***** EXTRACTED INFORMATION *****

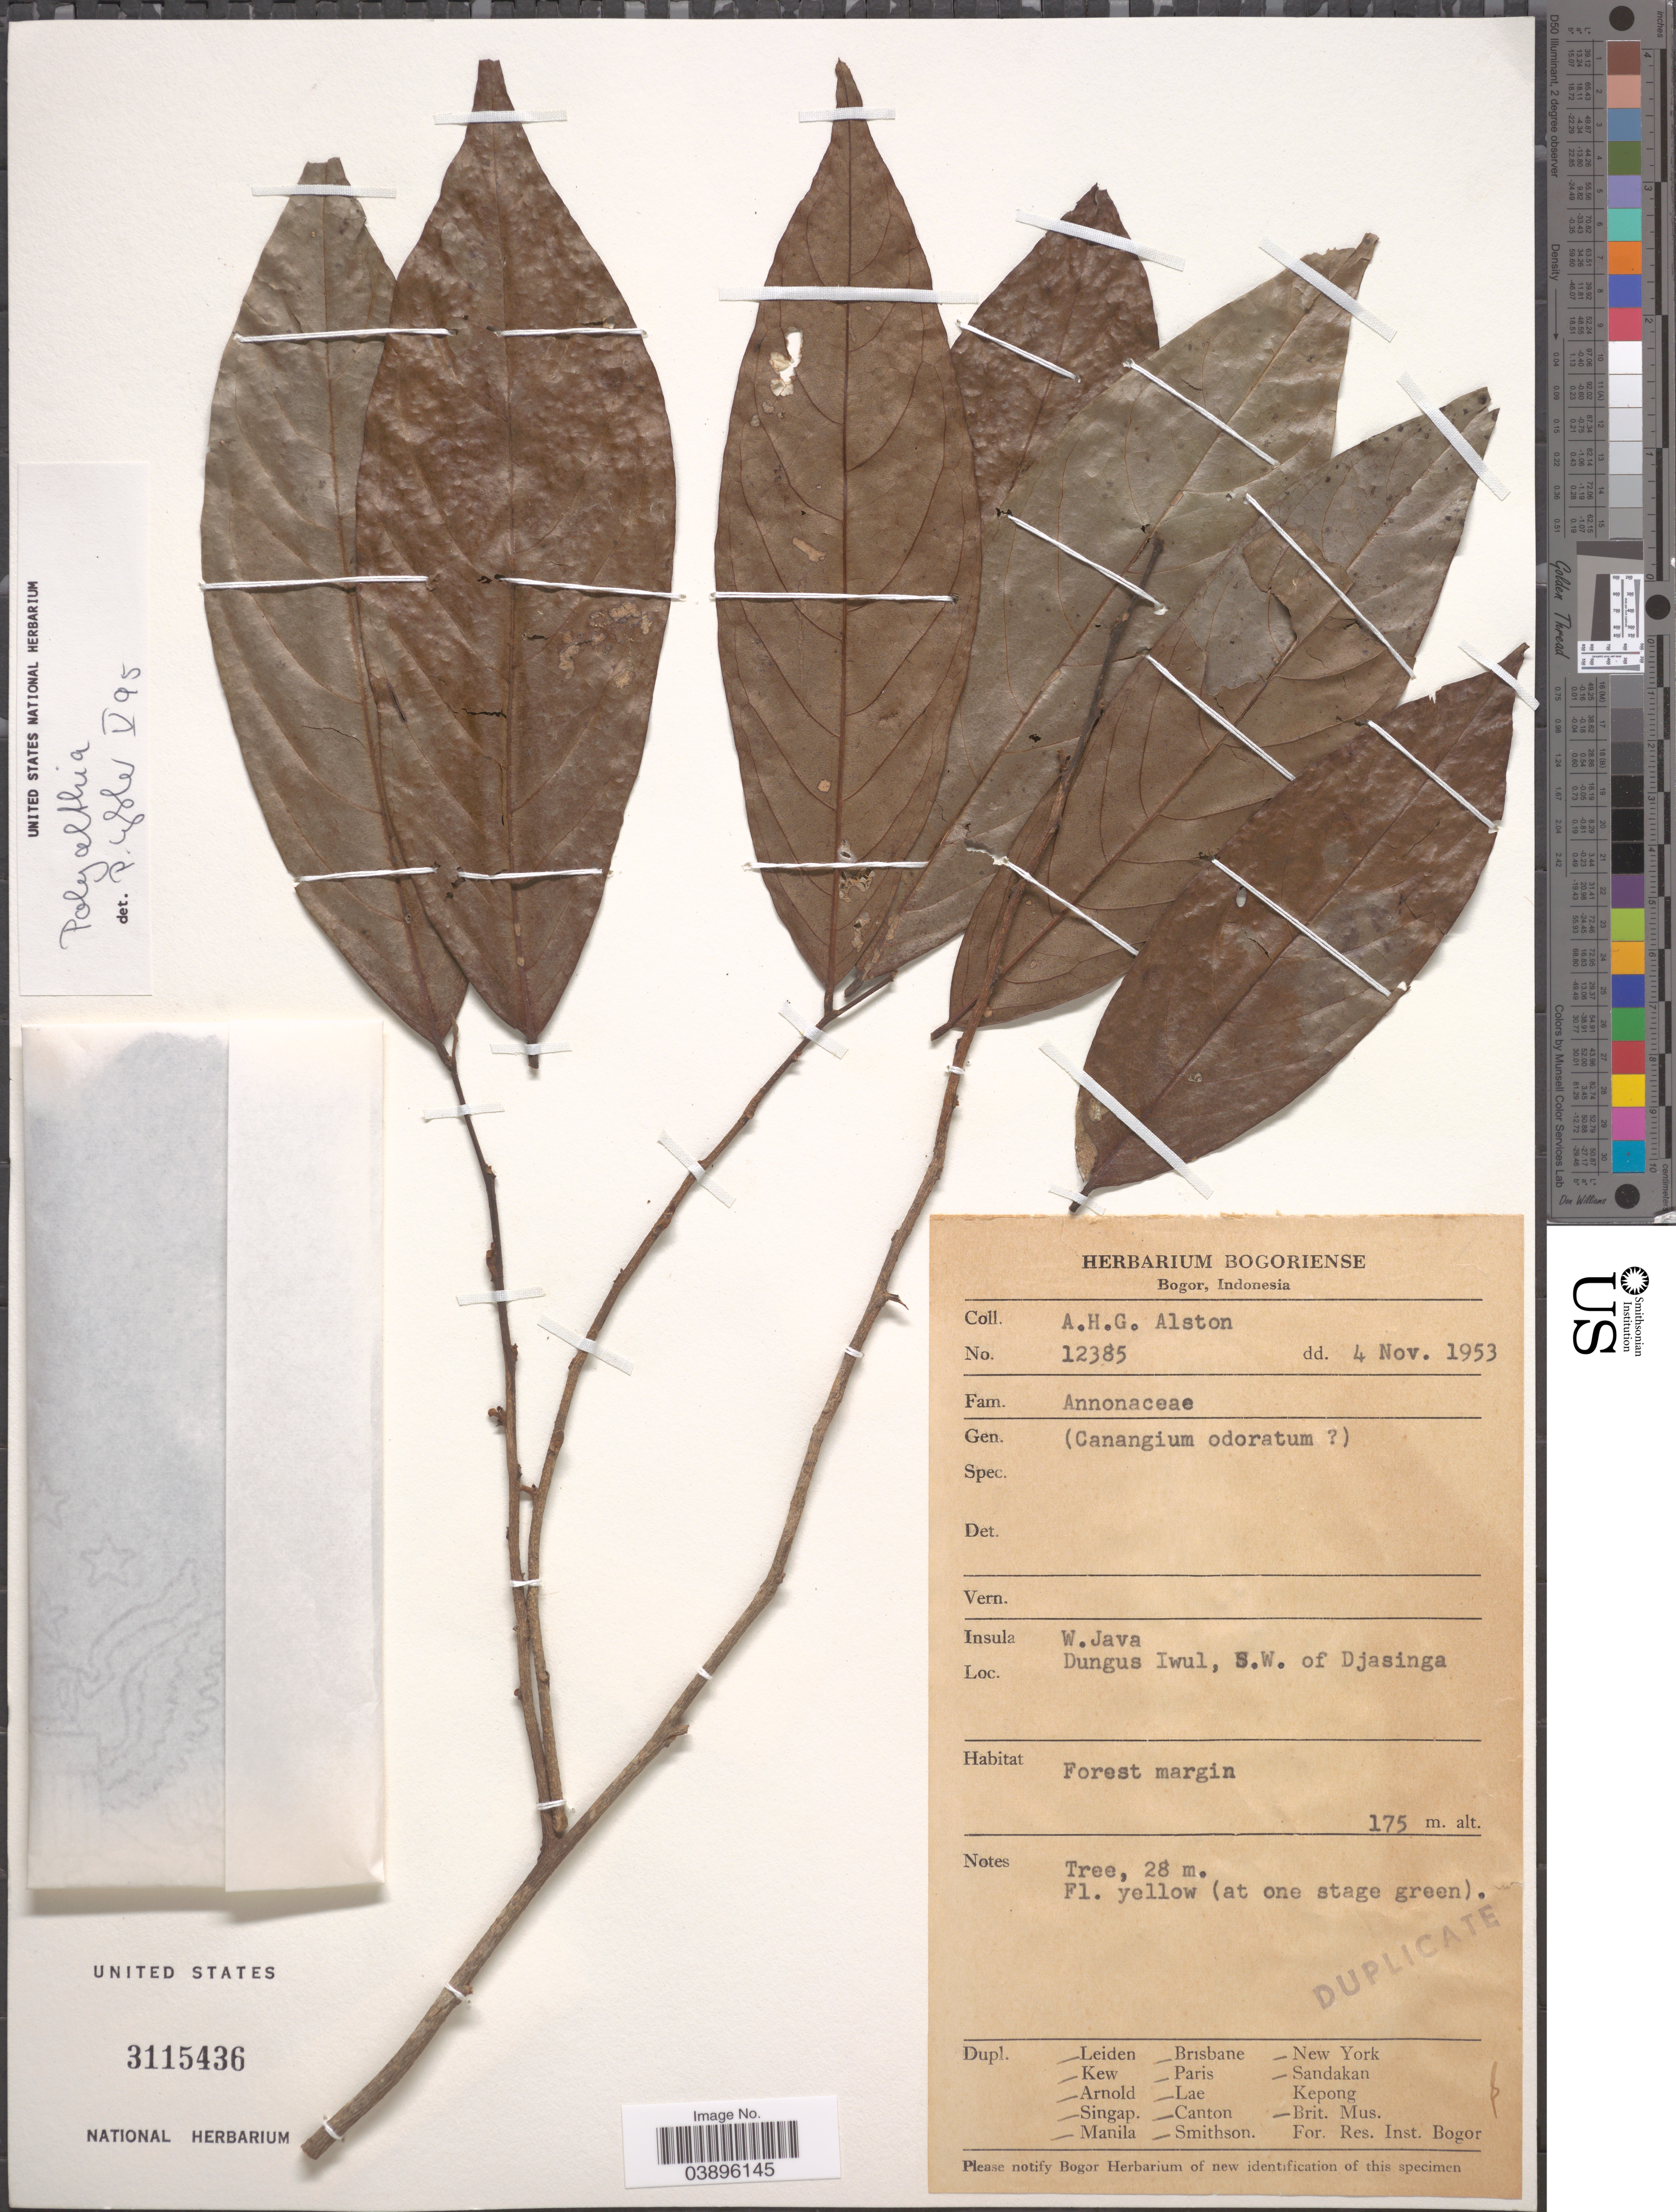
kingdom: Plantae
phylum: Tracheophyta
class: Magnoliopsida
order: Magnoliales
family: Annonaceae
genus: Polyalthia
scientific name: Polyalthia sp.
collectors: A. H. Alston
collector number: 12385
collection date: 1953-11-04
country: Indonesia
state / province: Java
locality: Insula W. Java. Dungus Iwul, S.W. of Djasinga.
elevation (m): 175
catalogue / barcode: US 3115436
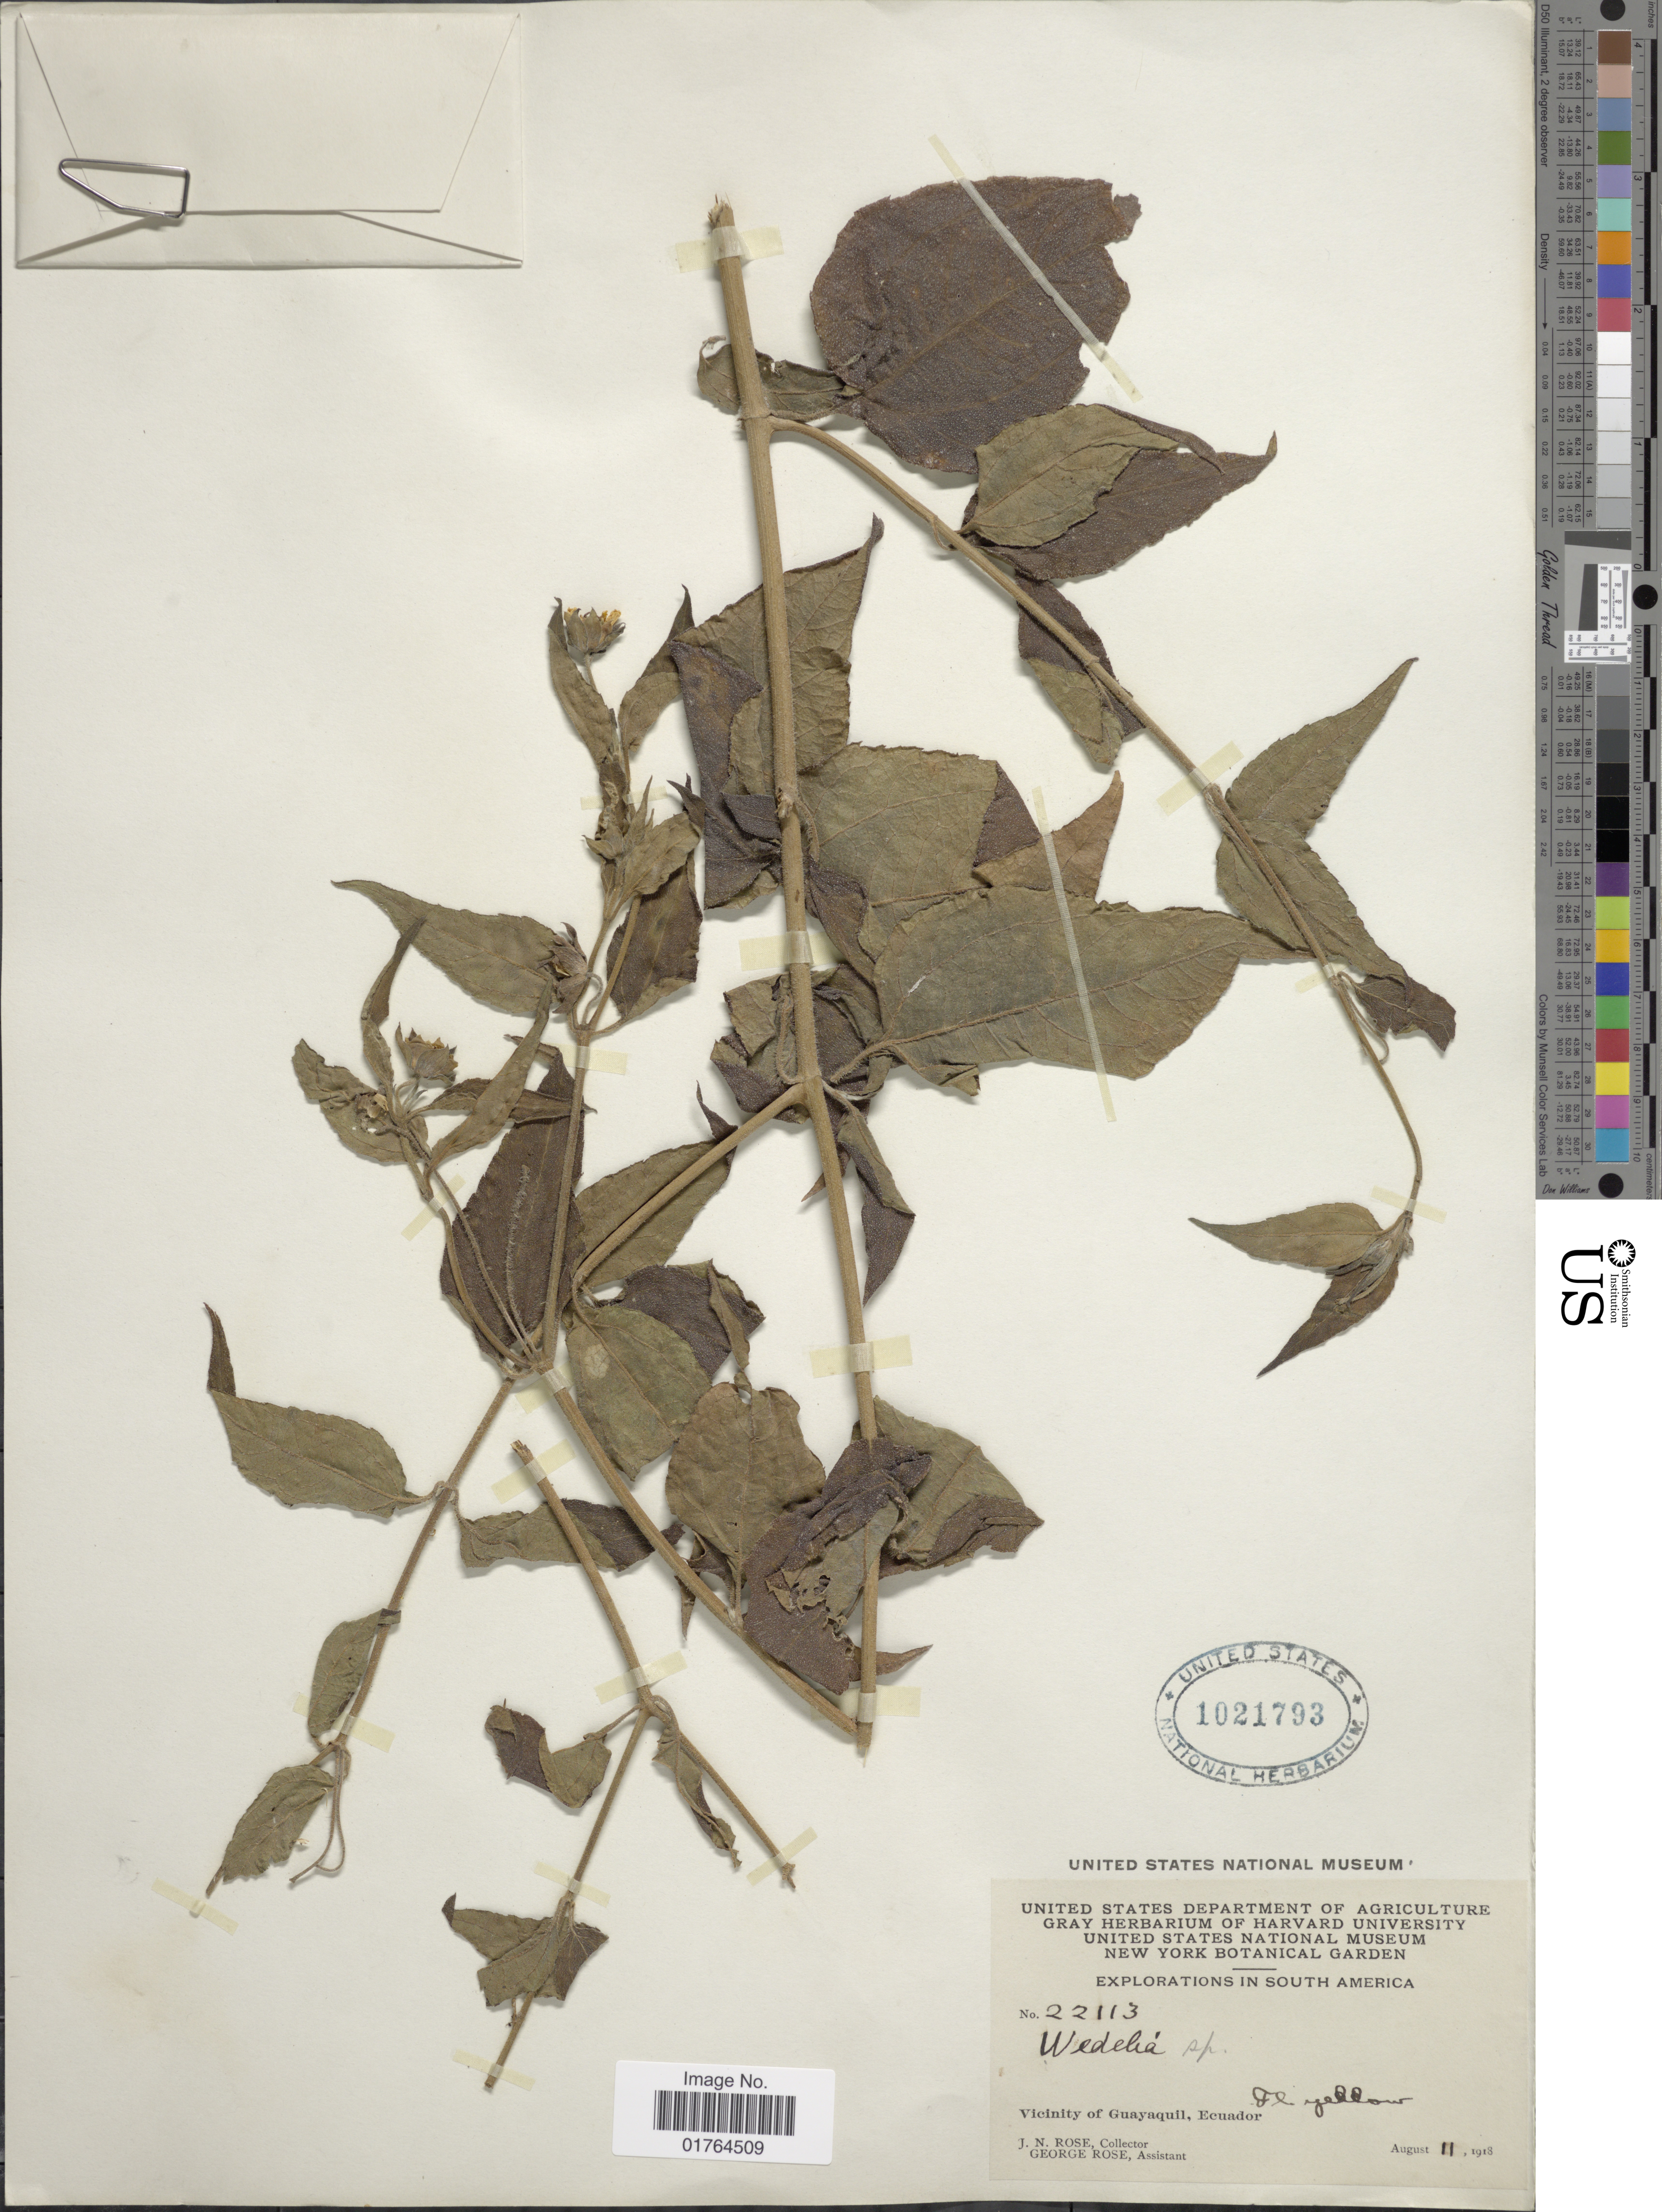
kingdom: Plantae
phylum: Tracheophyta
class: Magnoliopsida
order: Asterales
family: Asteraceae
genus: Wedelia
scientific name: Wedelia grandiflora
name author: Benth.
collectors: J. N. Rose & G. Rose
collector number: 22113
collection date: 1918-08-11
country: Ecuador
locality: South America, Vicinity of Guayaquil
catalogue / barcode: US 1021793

*****

▸ EXERCISE AIM
Rewrite the listing starting at the line that contains "elevation (m): 175" and continuing through the end of the listing. Replace "locality" with "site", change nothing else, and leave out the pictures.

▸ RESPONSE TO THIS EXERCISE
elevation (m): 175
catalogue / barcode: US 3115436
kingdom: Plantae
phylum: Tracheophyta
class: Magnoliopsida
order: Asterales
family: Asteraceae
genus: Wedelia
scientific name: Wedelia grandiflora
name author: Benth.
collectors: J. N. Rose & G. Rose
collector number: 22113
collection date: 1918-08-11
country: Ecuador
site: South America, Vicinity of Guayaquil
catalogue / barcode: US 1021793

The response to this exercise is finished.